Reproduce every line of text in the data below word for word, leaving out the pictures.
:: DATA ::
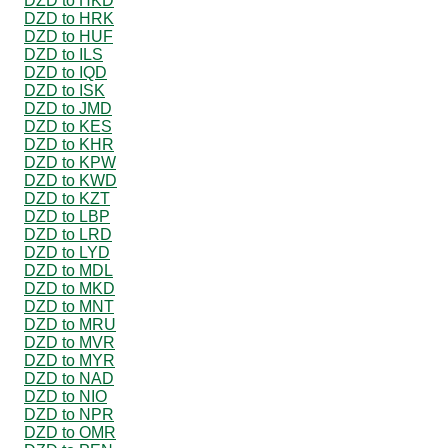
DZD to HKD
DZD to HRK
DZD to HUF
DZD to ILS
DZD to IQD
DZD to ISK
DZD to JMD
DZD to KES
DZD to KHR
DZD to KPW
DZD to KWD
DZD to KZT
DZD to LBP
DZD to LRD
DZD to LYD
DZD to MDL
DZD to MKD
DZD to MNT
DZD to MRU
DZD to MVR
DZD to MYR
DZD to NAD
DZD to NIO
DZD to NPR
DZD to OMR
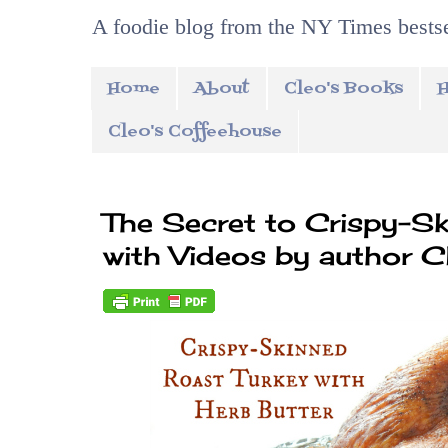
A foodie blog from the NY Times bestse
Home
About
Cleo's Books
H
Cleo's Coffeehouse
The Secret to Crispy-S
with Videos by author C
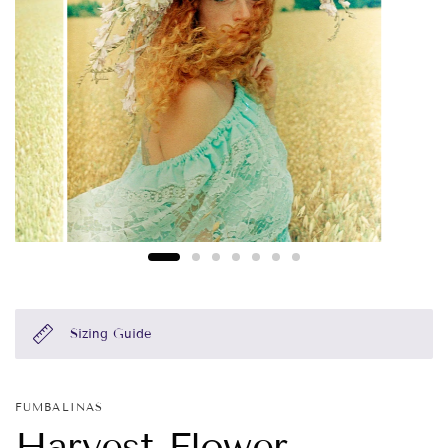
Sizing Guide
FUMBALINAS
Harvest Flower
:::
▶ **OUTPUT BELOW**
DZD to HKD
DZD to HRK
DZD to HUF
DZD to ILS
DZD to IQD
DZD to ISK
DZD to JMD
DZD to KES
DZD to KHR
DZD to KPW
DZD to KWD
DZD to KZT
DZD to LBP
DZD to LRD
DZD to LYD
DZD to MDL
DZD to MKD
DZD to MNT
DZD to MRU
DZD to MVR
DZD to MYR
DZD to NAD
DZD to NIO
DZD to NPR
DZD to OMR
A foodie blog from the NY Times bestse
Home
About
Cleo's Books
H
Cleo's Coffeehouse
The Secret to Crispy-S
with Videos by author C
Sizing Guide
FUMBALINAS
Harvest Flower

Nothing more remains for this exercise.